La sortie du président de la République rappelant lors de la réunion du Conseil des ministres du mercredi 15 juillet aux membres du gouvernement l’impératif de procéder, avant fin août 2020, à leurs déclarations de patrimoine auprès de l’OFNAC, quinze mois après leur nomination, remet au goût du jour le débat sur la volonté réelle du régime en place à inscrire la bonne gouvernance au cœur de son action. Face à des responsables du pouvoir qui éprouvent toutes les peines du monde à respecter la loi n°2014-17 du 2 avril 2014, on retrouve en effet un maître du jeu qui relance la déclaration de patrimoine sans s’y astreindre lui-même. Et pour cause, depuis sa prestation de serment d’avril 2019, le chef de l’Etat n’a pas souscrit à l’exercice conformément à la Constitution, en son article 37. S’adressant à ses ministres, lors de la réunion du Conseil des ministres, tenue le mercredi 15 juillet dernier, le président de la République Macky Sall « a rappelé aux ministres l’impératif de procéder, avant fin août 2020, à leurs déclarations de patrimoine auprès de l’OFNAC». À travers cette sortie qui intervient trois jours après la réception des rapports de l’Inspection générale d’Etat (Ige) pour les années 2016, 2017 et 2018-2019 sur l’état de la gouvernance et de la reddition des comptes, lesquels ont encore épinglé la gestion de plusieurs autorités, le chef de l’Etat fixe un ultimatum de 45 jours pour se conformer à la Loi.

En effet, instaurée par la loi n°2014-17 du 2 avril 2014 adoptée en grande pompe sous l’impulsion de l’actuel chef de l’Etat dans le cadre de la mise en œuvre des mesures de rupture dans la gestion des affaires publiques qu’il avait promise pendant la campagne présidentielle de 2012, cette loi sur la déclaration de patrimoine a toujours été foulée au pied par les plus hauts responsables du régime en place.

Depuis sa promulgation le 12 novembre 2014, la loi en question qui oblige entre autres le Président de l’Assemblée nationale, le Premier questeur de ladite institution, le Premier Ministre, le Président du Conseil économique, social et environnemental et tous les administrateurs de crédits, les ordonnateurs de recettes et de dépenses et les comptables publics effectuant des opérations portant sur un total annuel supérieur ou égal à un milliard (1.000.000.000) de francs CFA) à se soumettre à cet exercice a été peu respectée. Et cette sommation du chef de l’état à l’endroit des membres de son gouvernement est la parfaite illustration du non-respect de cette exigence par les responsables du régime en place.
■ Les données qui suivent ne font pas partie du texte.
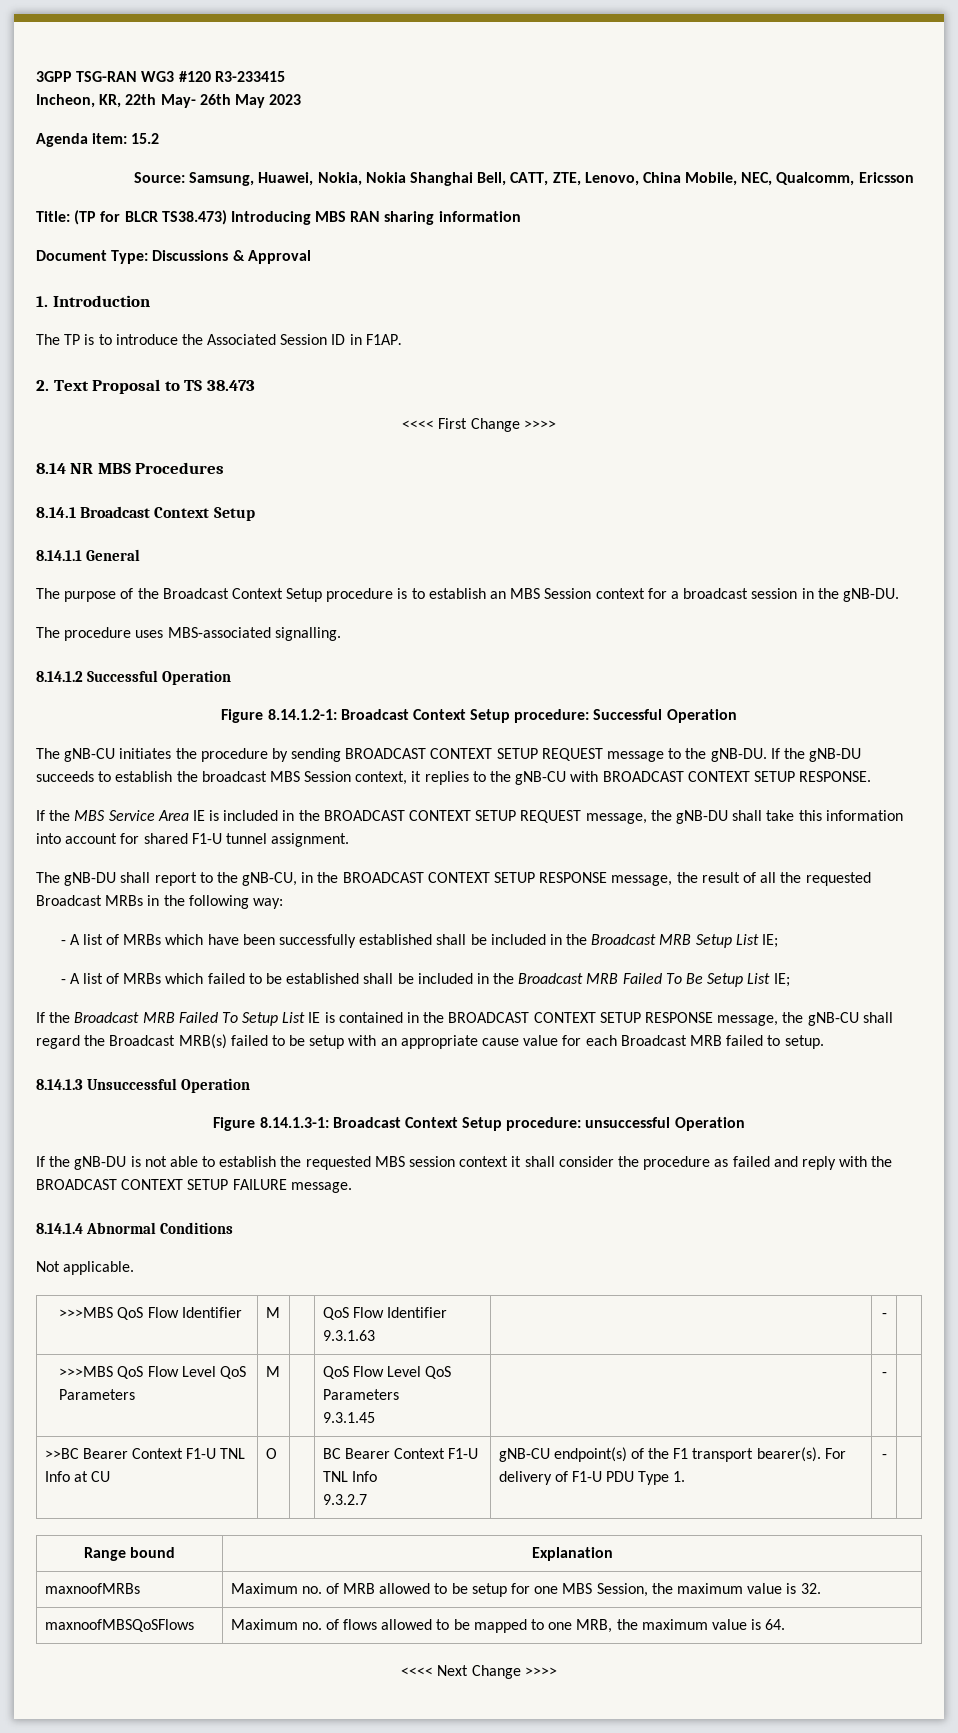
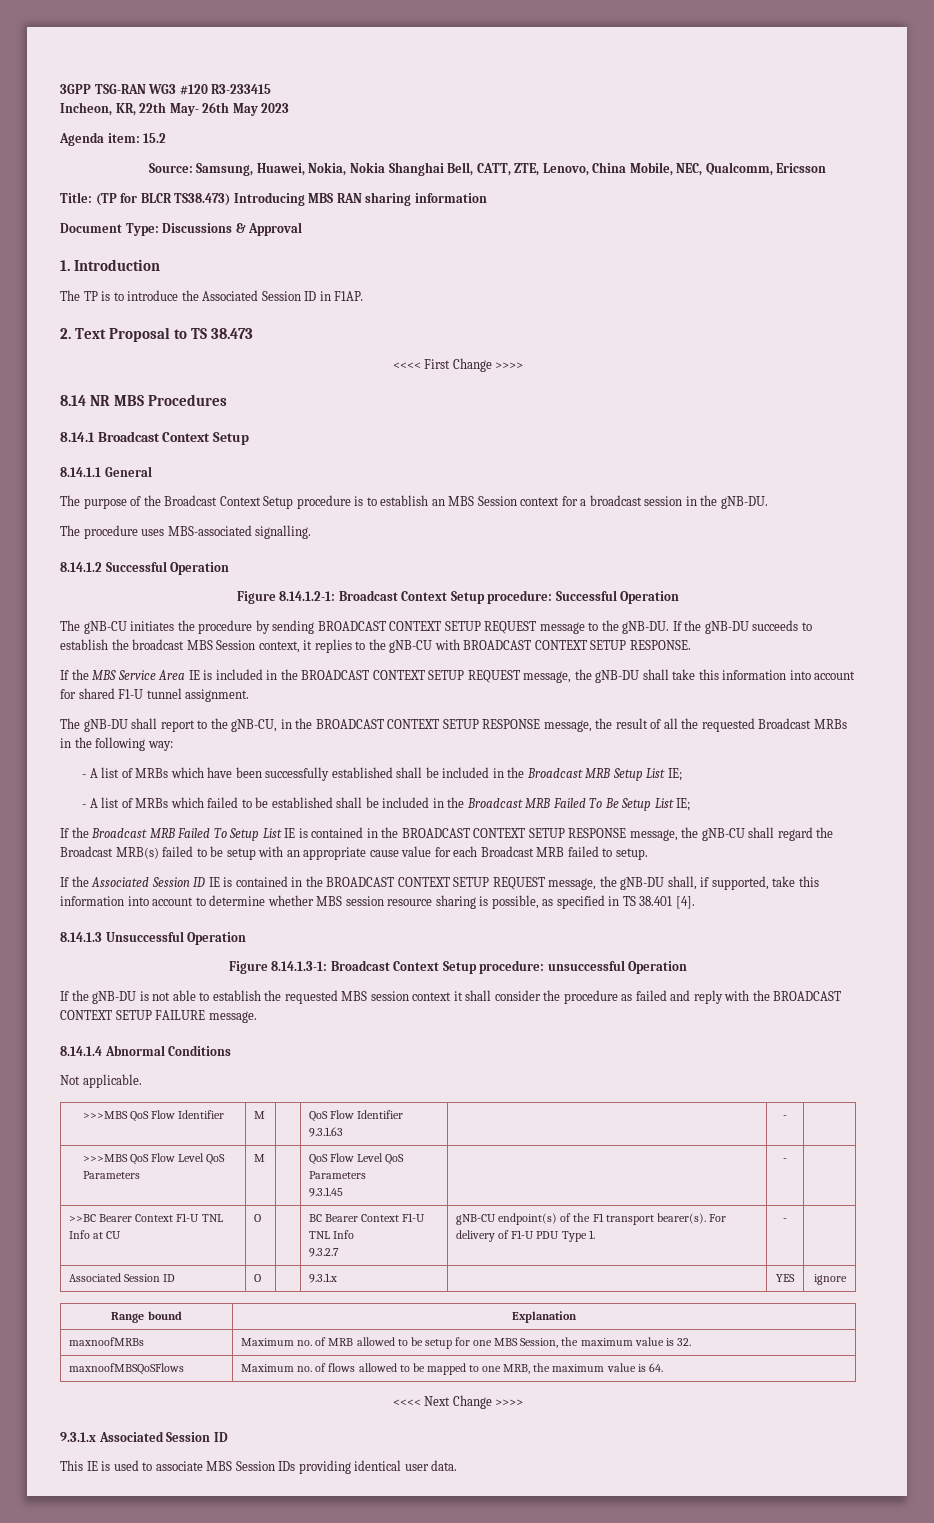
(824, 1042) none -> [60,876,819,890] [60,895,695,909] // If the Associated Session ID IE is contained in the BROADCAST CONTEXT SETUP REQUEST message, the gNB-DU shall, if supported, take this information into account to determine whether MBS session resource sharing is possible, as specified in TS 38.401 [4].
(887, 1456) none -> [69,1273,176,1282] [254,1274,262,1282] [309,1273,338,1283] [776,1274,795,1282] [813,1274,847,1285] // Associated Session ID | O | | 9.3.1.x | | YES | ignore
(557, 1671) none -> [60,1431,228,1442] [60,1460,458,1474] // 9.3.1.x Associated Session ID // This IE is used to associate MBS Session IDs providing identical user data.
Et pour cause, nommés le 07 Avril 2019, les membres du gouvernement ont largement dépassé le délai de trois (3) mois suivant leur nomination pour déposer auprès de l’Ofnac leur déclaration que l’article 4 du décret n°2014- 1463 du 12 novembre 2014, portant application de la loi n°2014-17 du 2 avril 2014 relative à la déclaration de patrimoine donne à toutes les personnes assujetties à cette exigence. Toutefois, les membres du gouvernement ne sont pas les seuls à transgresser la loi dans cette affaire de déclaration de patrimoine.

Le président Macky Sall lui-aussi occupe une bonne place dans cette liste des autorités qui trainent toujours les pieds pour rendre publique la liste de leur biens tel que la loi l’exige. En effet, alors que le troisième alinéa de l’article 37 dispose : «Le Président de la République nouvellement élu fait une déclaration écrite de patrimoine déposée au Conseil constitutionnel qui la rend publique», il n’y a toujours pas une trace d’un document relatif à ses biens dans le site du Conseil constitutionnel, quinze mois après sa prestation de serment effectuée le 2 avril 2019. Cependant, il faut souligner que ce régime n’est pas à sa première entorse au principe de la bonne gouvernance.

En effet, au-delà de cette violation manifeste de la loi sur la déclaration de patrimoine, il y a également les retards injustifiés sinon pour des raisons liées à des calculs purement politiques dans la publication des rapports de tous les corps de contrôle. Que ce soit l’Ofnac, la Cour des comptes ou encore l’Ige, alors que la loi leur fait obligation de rendre public annuellement leur rapport d’activités, tous ces organes de contrôle ont été obligés d’attendre un an après la présidentielle de 2019 pour livrer les secrets de scandales de gestion découverts, lors de leur mission de contrôle.